David Gilmour describes the beginning of studio sessions for Pink Floyd's Wish You Were Here on Jan. 6, 1975 as both "difficult" and "painful."

The band should have felt confident, given the incredible success of their most recent album, The Dark Side of the Moon. "No, very much not like that!" Gilmour told Paul Rappaport, with a hearty laugh. "We were clueless for a long time, faffing about blindly trying to find a way forward."

Despite recording in what Gilmour termed "a shitty little hole," however, things got better: "That started quite painfully. It was difficult and we didn't know what we were doing," Gilmour said. "But by the time we added songs like 'Have a Cigar,' we were firing on all cylinders."

Then Pink Floyd hit another bump when Gilmour and bassist Roger Waters got into an argument over the track listing. "Shine on You Crazy Diamond" was set to become the album's centerpiece, but the band had also worked up early versions of two other songs which eventually ended up on their next album, 1977's Animals.

"Roger wanted to drop the one that became 'Dogs' and the one that was called 'Sheep,'" Gilmour remembered. "We had some arguing about that for a while. He was right; I was wrong. That's not the first time that happened."

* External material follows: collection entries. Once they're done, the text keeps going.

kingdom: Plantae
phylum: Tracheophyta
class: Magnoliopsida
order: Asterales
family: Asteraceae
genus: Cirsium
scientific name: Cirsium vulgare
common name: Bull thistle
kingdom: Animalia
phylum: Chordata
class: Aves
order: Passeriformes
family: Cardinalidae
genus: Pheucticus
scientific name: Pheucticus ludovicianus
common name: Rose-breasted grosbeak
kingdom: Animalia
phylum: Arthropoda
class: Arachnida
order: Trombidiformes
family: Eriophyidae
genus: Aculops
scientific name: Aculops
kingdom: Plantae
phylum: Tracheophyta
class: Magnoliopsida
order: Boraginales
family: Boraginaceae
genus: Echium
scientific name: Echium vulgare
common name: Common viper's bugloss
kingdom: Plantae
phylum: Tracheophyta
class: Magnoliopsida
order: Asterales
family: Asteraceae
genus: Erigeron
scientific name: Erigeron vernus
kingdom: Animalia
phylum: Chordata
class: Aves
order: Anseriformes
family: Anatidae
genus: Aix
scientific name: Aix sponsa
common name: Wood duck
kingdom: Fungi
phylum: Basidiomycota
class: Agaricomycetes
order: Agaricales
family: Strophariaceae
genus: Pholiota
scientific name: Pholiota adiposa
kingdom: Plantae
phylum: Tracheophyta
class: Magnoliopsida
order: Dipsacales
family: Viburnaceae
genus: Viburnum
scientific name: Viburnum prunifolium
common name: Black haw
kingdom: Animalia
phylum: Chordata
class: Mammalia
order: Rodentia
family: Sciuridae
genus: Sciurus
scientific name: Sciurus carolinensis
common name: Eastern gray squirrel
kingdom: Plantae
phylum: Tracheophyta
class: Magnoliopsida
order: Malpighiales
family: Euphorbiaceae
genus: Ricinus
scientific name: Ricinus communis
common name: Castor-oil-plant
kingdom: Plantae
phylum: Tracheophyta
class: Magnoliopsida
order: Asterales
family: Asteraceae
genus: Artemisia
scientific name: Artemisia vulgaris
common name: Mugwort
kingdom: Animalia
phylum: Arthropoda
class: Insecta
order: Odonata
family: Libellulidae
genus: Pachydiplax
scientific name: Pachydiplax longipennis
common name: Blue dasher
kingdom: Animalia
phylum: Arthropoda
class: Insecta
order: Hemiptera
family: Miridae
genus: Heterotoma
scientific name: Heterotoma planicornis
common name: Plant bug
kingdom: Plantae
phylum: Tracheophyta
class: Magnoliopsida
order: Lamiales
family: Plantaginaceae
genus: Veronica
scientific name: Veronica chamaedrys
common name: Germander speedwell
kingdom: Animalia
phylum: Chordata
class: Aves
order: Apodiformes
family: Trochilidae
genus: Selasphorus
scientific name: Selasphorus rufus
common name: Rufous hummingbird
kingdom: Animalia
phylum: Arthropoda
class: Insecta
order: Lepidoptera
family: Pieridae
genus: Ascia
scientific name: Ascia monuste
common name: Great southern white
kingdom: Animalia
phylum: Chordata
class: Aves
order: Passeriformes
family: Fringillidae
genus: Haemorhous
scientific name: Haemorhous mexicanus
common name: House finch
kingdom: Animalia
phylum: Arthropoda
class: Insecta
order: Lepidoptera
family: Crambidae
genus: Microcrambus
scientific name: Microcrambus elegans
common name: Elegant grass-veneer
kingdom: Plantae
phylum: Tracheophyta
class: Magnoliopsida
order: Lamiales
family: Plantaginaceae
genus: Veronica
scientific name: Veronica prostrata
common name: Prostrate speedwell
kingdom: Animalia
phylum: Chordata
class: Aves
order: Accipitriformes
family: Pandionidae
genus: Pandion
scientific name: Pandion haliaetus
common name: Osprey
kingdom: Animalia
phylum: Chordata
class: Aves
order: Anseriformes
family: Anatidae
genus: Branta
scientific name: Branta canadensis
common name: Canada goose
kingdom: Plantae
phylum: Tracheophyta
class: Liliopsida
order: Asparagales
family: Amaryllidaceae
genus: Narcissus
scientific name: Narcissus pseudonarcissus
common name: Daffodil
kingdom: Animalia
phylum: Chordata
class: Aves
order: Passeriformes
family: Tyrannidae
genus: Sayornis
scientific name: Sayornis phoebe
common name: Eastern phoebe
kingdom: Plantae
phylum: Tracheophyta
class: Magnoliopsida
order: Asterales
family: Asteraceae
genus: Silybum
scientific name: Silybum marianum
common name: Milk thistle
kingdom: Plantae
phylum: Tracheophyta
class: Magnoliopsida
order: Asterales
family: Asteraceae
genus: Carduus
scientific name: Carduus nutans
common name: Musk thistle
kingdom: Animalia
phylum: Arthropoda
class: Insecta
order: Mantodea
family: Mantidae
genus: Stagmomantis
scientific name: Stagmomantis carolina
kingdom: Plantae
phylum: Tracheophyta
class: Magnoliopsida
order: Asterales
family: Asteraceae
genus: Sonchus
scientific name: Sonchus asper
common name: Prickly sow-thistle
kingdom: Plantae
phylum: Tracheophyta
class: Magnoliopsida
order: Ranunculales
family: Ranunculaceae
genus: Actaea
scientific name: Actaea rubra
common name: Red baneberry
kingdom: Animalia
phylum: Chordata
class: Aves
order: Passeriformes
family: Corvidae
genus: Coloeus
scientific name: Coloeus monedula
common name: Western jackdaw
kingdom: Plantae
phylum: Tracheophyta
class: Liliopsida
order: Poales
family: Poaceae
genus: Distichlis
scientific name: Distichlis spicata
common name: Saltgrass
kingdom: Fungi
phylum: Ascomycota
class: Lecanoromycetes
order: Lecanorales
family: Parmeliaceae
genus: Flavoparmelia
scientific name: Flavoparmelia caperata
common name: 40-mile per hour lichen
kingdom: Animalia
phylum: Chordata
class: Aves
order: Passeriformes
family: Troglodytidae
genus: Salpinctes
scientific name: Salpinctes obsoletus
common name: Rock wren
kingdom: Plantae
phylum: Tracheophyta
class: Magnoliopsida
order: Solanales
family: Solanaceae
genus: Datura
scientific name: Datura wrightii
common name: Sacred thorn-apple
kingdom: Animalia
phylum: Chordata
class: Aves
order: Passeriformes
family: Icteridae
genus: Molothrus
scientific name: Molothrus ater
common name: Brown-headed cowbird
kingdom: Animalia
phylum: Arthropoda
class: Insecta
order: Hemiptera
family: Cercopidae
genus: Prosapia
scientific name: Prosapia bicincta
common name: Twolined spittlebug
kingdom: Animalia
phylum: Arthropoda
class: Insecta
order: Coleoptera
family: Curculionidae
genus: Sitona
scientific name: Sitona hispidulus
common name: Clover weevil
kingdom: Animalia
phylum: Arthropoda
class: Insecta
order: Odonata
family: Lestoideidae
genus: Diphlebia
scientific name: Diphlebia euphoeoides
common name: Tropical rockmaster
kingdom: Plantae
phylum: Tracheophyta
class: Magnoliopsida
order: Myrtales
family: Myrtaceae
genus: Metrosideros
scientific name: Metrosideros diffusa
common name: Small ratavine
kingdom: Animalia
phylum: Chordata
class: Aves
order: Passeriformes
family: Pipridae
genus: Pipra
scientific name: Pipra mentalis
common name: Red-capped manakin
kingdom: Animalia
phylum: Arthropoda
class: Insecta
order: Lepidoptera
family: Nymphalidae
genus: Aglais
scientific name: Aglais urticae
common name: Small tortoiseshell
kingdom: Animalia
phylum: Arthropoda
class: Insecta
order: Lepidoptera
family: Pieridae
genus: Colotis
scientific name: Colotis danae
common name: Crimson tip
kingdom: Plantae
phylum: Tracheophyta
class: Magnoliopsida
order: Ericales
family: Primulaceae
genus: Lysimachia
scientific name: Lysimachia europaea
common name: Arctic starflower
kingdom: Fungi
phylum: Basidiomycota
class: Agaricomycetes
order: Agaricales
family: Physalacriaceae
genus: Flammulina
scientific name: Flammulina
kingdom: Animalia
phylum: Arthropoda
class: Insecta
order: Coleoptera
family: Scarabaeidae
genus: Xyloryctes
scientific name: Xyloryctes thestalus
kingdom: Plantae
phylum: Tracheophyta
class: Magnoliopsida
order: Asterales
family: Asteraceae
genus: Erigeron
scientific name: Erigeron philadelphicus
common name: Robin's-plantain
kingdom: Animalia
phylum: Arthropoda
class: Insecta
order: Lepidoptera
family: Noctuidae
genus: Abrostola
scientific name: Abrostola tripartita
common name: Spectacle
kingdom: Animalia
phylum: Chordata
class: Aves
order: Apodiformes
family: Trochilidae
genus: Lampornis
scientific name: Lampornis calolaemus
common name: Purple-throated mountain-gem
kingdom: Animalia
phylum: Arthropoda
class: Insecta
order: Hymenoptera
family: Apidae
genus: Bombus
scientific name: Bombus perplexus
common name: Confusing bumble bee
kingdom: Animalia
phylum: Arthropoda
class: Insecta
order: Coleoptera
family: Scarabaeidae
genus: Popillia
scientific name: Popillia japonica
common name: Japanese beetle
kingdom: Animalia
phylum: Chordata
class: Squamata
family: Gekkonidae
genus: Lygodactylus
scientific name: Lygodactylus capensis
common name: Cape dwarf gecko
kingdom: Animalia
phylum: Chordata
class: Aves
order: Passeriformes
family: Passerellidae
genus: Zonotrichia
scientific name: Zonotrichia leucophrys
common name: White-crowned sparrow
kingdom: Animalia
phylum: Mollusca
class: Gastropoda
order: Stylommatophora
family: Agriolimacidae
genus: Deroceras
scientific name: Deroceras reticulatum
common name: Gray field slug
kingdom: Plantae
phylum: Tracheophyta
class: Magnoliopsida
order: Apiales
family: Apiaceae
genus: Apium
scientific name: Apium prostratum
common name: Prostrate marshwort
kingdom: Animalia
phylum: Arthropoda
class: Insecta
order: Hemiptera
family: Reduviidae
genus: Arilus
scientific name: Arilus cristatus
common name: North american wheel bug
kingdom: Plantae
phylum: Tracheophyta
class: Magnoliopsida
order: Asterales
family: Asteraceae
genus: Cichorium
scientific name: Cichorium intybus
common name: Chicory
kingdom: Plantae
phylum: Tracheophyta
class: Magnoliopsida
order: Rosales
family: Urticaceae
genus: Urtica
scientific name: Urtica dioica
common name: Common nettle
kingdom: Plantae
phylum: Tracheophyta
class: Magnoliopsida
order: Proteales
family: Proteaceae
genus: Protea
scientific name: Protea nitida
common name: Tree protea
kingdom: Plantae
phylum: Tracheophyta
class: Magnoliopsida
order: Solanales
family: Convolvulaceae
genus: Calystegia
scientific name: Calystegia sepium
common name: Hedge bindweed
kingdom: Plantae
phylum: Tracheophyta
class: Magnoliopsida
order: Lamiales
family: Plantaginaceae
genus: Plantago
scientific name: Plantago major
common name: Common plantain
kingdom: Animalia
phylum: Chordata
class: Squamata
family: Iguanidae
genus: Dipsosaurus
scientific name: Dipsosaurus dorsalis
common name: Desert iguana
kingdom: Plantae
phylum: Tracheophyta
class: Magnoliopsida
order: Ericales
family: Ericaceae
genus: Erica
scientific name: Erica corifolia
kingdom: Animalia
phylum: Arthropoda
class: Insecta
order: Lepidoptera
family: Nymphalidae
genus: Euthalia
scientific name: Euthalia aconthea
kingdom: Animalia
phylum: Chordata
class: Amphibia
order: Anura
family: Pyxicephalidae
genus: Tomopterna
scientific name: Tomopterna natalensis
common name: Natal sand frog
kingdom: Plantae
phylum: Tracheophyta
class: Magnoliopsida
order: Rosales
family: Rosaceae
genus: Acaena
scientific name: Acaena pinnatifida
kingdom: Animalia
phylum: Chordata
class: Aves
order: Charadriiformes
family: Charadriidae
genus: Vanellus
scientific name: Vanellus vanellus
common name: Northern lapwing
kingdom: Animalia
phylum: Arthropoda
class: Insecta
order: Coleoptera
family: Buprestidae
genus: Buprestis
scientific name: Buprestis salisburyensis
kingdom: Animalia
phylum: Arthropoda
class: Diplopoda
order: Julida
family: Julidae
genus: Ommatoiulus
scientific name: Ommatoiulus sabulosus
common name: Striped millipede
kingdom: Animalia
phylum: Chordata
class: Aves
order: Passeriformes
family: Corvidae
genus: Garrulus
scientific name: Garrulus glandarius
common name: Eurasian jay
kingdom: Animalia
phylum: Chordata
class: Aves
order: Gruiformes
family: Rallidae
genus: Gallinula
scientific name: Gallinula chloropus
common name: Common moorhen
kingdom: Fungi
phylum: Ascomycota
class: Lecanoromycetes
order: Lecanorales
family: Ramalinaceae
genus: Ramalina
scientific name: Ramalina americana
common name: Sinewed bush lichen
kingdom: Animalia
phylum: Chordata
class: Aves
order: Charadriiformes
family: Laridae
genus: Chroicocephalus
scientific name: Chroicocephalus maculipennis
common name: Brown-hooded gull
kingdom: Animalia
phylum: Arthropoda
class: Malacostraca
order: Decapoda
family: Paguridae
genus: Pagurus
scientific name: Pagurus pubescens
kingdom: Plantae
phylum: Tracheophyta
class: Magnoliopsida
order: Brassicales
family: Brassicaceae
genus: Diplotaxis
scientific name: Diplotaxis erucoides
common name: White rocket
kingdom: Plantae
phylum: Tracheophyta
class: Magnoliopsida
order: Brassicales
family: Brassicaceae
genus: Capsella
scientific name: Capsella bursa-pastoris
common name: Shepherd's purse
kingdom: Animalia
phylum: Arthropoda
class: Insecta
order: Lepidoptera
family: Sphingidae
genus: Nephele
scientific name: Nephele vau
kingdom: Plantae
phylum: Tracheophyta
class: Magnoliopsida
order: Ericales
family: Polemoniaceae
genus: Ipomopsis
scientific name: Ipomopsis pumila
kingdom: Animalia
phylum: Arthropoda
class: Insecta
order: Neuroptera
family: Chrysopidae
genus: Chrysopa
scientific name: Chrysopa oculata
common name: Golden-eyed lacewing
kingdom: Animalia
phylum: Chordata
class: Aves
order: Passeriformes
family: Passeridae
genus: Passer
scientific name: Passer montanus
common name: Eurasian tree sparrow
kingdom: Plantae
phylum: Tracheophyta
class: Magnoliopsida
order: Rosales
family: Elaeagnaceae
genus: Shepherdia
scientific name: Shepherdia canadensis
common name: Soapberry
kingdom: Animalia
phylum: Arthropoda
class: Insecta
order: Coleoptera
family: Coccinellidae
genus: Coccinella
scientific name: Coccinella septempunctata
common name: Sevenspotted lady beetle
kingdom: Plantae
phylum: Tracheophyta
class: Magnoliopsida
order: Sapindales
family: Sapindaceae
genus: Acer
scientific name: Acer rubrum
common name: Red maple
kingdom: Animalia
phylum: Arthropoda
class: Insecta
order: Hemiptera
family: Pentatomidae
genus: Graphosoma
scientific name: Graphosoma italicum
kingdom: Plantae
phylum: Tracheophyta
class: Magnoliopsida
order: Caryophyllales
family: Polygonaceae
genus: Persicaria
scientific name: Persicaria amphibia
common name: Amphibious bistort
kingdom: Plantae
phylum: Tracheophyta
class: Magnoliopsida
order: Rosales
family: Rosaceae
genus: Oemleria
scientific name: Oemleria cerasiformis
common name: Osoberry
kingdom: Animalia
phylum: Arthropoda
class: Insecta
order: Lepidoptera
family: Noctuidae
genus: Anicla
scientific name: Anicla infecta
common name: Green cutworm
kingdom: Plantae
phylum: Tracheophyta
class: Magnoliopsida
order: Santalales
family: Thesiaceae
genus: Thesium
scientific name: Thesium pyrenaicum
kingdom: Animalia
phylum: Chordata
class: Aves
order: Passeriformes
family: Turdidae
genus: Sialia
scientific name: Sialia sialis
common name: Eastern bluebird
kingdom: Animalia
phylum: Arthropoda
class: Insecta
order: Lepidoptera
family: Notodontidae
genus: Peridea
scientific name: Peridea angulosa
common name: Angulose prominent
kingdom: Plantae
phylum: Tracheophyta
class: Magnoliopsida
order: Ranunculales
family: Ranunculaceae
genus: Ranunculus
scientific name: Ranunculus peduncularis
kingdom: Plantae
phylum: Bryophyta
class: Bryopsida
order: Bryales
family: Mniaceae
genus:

Things went far more smoothly when it came to pairing Wish You Were Here with its famous album art, created by Storm Thorgerson of Hipgnosis. "[He] came in, as he would on every album, and would talk to us about what the album was about and what we were trying to get to," Gilmour said. "The theme of the album was absence, so you have a person swimming with an absence of water, a suit with an absence of a person."

Wish You Were Here eventually became Pink Floyd's second consecutive chart-topping album, going six-times platinum along the way. Expanded two-disc and box set editions of the project were released in 2011.